— Теперь я покажу вам свою величайшую драгоценность, — сказал доктор, отпер небольшой ящик и вынул оттуда маленькую шкатулку, которая имела вид гроба и была обита черным бархатом с серебряными блестками.
Господин Томазиус с любопытством протянул руку к гробику, но доктор сам открыл крышку, и аптекарь увидел на шерстяном дне шкатулки коричневатый корень в виде человека в красном камзольчике.
— Это Альраун! — вскричал пораженный господин Томазиус. — Это Альраун!
— Да, Альраун, маленький висельник, — подтвердил доктор и торопливо стал закрывать гробик.
Прерывисто дыша, аптекарь крепко схватил его за руку.
— Подождите, подождите, — просил он, — дайте мне его хорошенько рассмотреть.
Он любовался корнем, как юноша любуется предметом своей первой любви.
— Что вы хотите за этот корень? — вскричал он затем. — Я его куплю, — скажите скорее, что вы за него просите?
— Я его не продаю, — ответил доктор и закрыл ящичек.
— Продайте мне человечка! — просил господин Томазиус. — Я хорошо заплачу.
Его голос звучал мягко и умоляюще, как у ребенка, когда тот хочет добиться от матери, чтобы крышка банки с медом была снята.
— Нет, — ответил доктор, — это принесет мне несчастье. Вы не поверите, как трудно получить настоящего сильного Альрауна.
— Я знаю, знаю, — воскликнул аптекарь, — но вы бродите по всему свету, и вам нетрудно будет найти другой такой же корень.
— Нет, очень трудно, — ответил доктор, — вы знаете, что он растет только на месте казни и должен быть вырыт обязательно в ночь под Иванов день. Но это еще не все! Чтобы в маленьком висельнике появилась чудодейственная сила, надо, чтобы его нашла чистая, непорочная девушка в полночь и при глубоком молчании вокруг. Ему надлежит быть вытащенным из земли собакой, и в это время он издает звук, похожий на крик ребенка; если при этом девушка вскрикнет от страха, или собака залает, — то злые духи овладеют девушкой, и она непременно погибнет. Если же и удастся его достать с соблюдением этих условий, но девушка забудет перевязать корень накрест терновником, то все пропало, — корень потеряет всю свою силу.
Аптекарь едва слушал, что ему рассказывал доктор. Не сводя глаз с ящика, он вынул кошелек, взял оттуда дукат и протянул его доктору. Тот засмеялся.
— Один дукат! В своем ли вы уме?
— Два, — предложил аптекарь.
Доктор покачал головой.
— Три, четыре, пять!..
— Двенадцать дукатов, — произнес наконец доктор, — ни больше, ни меньше, и потому только, что вы аптекарь Томазиус. Кроме того, вы обязуетесь усиленно рекомендовать мой пластырь от мозолей и мои пилюли от желудка вашим друзьям и знакомым.
— Двенадцать дукатов — большие деньги, — задумчиво проговорил господин Томазиус, — не довольно ли половины?
— Если вы не согласны, то оставьте при себе ваши деньги, а я сохраню свой корень. Ведь я очень неохотно расстаюсь со своим Альрауном.

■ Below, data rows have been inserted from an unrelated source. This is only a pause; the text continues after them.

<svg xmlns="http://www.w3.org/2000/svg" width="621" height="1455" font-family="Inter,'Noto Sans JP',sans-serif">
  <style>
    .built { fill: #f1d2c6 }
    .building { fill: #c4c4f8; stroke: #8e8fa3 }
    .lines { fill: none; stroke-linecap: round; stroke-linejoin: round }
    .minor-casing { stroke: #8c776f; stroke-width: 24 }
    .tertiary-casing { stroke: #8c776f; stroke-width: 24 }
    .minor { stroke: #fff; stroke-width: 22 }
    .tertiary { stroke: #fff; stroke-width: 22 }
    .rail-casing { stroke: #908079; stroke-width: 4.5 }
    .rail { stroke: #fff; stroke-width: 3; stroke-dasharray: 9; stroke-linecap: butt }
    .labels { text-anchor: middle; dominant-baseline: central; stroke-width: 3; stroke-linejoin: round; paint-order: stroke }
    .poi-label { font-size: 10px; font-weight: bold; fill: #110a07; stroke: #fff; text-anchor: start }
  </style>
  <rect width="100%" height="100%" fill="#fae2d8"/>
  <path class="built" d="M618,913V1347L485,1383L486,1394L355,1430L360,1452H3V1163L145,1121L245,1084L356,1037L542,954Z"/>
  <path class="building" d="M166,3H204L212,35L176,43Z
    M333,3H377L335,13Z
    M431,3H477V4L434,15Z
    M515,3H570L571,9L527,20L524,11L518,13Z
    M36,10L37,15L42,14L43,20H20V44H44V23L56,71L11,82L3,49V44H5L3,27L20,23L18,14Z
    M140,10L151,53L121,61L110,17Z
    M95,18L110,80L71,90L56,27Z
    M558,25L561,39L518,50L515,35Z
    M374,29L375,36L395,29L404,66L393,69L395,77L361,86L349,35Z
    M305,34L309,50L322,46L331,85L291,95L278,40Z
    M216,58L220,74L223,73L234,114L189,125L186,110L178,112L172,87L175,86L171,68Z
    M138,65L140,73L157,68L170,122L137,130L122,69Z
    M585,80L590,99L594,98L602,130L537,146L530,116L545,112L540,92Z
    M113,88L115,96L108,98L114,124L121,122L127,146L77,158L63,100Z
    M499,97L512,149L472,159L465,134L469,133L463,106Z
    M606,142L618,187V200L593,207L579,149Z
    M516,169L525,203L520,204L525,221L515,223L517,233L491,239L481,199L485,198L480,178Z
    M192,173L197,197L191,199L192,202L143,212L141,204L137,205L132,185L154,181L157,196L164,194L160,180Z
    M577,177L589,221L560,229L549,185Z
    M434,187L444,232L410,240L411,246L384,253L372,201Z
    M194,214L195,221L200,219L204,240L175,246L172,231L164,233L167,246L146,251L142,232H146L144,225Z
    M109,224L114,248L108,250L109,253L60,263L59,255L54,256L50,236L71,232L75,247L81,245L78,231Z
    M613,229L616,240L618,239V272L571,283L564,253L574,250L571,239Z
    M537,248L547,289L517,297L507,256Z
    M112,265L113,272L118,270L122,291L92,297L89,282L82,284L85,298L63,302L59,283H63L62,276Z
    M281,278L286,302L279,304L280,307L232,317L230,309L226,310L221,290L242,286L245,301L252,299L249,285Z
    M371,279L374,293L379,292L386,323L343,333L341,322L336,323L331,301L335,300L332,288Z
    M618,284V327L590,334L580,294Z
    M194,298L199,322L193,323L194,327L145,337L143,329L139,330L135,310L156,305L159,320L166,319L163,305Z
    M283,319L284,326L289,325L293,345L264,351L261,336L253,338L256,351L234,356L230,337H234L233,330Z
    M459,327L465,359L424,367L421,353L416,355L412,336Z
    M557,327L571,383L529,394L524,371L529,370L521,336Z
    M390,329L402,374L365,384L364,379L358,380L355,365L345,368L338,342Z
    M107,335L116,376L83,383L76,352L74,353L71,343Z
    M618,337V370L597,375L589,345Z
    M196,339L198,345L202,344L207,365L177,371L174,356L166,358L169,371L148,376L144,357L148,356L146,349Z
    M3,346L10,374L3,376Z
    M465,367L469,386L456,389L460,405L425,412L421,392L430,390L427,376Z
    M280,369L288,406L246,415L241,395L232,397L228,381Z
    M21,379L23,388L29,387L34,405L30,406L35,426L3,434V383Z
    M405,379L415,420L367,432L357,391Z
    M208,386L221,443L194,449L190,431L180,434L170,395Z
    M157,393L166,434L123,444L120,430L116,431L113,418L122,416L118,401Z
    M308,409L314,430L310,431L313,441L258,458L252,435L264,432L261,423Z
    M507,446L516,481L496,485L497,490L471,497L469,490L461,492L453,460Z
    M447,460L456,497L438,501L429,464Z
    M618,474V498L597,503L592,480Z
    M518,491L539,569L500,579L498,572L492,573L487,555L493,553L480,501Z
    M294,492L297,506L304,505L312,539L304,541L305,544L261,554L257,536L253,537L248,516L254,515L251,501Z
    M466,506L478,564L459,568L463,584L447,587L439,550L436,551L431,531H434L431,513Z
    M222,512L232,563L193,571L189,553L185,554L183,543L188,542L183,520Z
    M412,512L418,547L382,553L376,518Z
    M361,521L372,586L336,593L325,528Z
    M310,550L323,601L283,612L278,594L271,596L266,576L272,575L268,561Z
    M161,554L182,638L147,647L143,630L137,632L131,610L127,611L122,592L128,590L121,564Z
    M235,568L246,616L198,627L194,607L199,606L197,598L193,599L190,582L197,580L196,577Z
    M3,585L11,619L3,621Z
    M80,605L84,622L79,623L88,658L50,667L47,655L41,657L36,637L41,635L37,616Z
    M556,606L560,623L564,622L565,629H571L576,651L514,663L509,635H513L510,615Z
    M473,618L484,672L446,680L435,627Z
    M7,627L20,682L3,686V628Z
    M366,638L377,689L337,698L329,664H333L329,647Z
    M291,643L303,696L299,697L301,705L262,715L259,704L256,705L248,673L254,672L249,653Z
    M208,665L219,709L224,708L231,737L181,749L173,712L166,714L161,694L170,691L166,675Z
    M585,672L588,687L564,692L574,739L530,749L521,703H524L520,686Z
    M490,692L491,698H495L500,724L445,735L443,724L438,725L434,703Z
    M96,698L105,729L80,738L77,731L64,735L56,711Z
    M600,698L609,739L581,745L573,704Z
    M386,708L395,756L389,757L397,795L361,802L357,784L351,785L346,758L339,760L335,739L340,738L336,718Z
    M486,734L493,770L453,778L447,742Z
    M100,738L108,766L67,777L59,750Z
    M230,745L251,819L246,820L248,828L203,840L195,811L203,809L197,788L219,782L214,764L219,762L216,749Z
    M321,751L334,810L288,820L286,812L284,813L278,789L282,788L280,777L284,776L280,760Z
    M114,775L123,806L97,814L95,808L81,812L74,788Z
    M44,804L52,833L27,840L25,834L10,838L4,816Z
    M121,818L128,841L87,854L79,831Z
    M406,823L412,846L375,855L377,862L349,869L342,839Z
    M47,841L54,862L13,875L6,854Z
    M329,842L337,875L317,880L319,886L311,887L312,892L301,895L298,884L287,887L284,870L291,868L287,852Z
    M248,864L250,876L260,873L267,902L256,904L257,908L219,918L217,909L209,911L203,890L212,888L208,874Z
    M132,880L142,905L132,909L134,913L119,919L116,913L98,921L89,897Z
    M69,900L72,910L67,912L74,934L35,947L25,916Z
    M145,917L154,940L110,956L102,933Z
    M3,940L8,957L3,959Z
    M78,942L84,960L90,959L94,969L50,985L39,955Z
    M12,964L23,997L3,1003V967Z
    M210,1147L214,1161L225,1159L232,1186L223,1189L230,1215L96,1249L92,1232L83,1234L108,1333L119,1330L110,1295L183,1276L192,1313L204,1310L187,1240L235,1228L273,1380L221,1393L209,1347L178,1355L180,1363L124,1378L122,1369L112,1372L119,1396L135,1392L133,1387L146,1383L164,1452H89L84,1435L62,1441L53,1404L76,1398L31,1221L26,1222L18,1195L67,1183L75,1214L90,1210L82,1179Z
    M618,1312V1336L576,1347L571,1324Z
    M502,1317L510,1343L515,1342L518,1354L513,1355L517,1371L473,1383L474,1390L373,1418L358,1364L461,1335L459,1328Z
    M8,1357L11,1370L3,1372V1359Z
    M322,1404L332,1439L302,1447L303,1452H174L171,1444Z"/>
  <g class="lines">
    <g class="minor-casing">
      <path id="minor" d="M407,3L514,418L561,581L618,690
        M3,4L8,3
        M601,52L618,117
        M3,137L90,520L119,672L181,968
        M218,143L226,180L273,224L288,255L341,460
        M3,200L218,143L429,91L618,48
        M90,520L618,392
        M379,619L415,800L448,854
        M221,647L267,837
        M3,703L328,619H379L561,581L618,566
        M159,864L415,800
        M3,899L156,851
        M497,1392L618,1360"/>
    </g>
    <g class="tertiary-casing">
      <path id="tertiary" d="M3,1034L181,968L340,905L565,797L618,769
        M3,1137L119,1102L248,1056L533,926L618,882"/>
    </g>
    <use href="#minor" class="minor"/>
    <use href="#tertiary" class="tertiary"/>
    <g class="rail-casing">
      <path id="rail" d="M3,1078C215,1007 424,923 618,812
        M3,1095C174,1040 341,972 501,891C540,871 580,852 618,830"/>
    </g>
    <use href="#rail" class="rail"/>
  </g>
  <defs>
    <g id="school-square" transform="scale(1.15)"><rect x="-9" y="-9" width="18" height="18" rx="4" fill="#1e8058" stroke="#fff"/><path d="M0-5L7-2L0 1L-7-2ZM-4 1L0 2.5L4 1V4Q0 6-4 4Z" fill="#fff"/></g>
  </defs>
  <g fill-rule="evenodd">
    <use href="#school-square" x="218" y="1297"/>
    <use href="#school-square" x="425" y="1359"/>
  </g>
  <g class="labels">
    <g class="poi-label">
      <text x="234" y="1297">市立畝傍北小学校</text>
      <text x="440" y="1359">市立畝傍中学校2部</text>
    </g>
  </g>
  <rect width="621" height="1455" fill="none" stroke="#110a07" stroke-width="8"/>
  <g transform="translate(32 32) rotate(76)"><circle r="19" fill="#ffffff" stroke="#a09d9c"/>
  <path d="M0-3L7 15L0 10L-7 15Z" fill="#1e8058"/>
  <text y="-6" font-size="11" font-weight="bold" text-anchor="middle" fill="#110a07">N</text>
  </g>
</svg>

— Дайте его сюда, дайте! — вскричал в азарте аптекарь и вырвал гробик из рук доктора. — Я согласен, — двенадцать дукатов, и Альраун — мой.
Когда дело дошло до платежа, оказалось, что у аптекаря не было с собой требуемой суммы. Доктор не отдавал ему ящика без денег, но аптекарь ни за что на свете не хотел выпустить из рук найденную драгоценность, опасаясь, что доктор передумает.
— Вот вам четыре дуката; отпустите со мной этого парня, — он указал на Фрица Гедериха, — я вручу ему дома остальное.
Доктор согласился и на прощанье сообщил аптекарю некоторые правила употребления Альрауна. Когда наступает полнолуние, то Альрауна надо купать, иначе он будет кричать и вести себя неспокойно. Господин Томазиус терпеливо выслушал болтовню шарлатана и, наконец, в сопровождении Фрица Гедериха направился к Львиной аптеке. Не видя ничего вокруг, он нес гробик, судорожно сжав его руками.
Доктор Рапонтико рассудил правильно, когда взял себе в помощники скрывающегося студента. Фриц Гедерих, действительно, оказался драгоценной приманкой для женщин, и теперь доктору никогда не приходилось жаловаться на недостаток посетителей. Сначала бакалавру нравилась веселая бродячая жизнь, и он жил беззаботно изо дня в день, как птица в степи. Когда же эта жизнь потеряла прелесть новизны и он поближе пригляделся к своим спутникам и их поступкам, то его веселое настроение уступило место мрачному раздумью.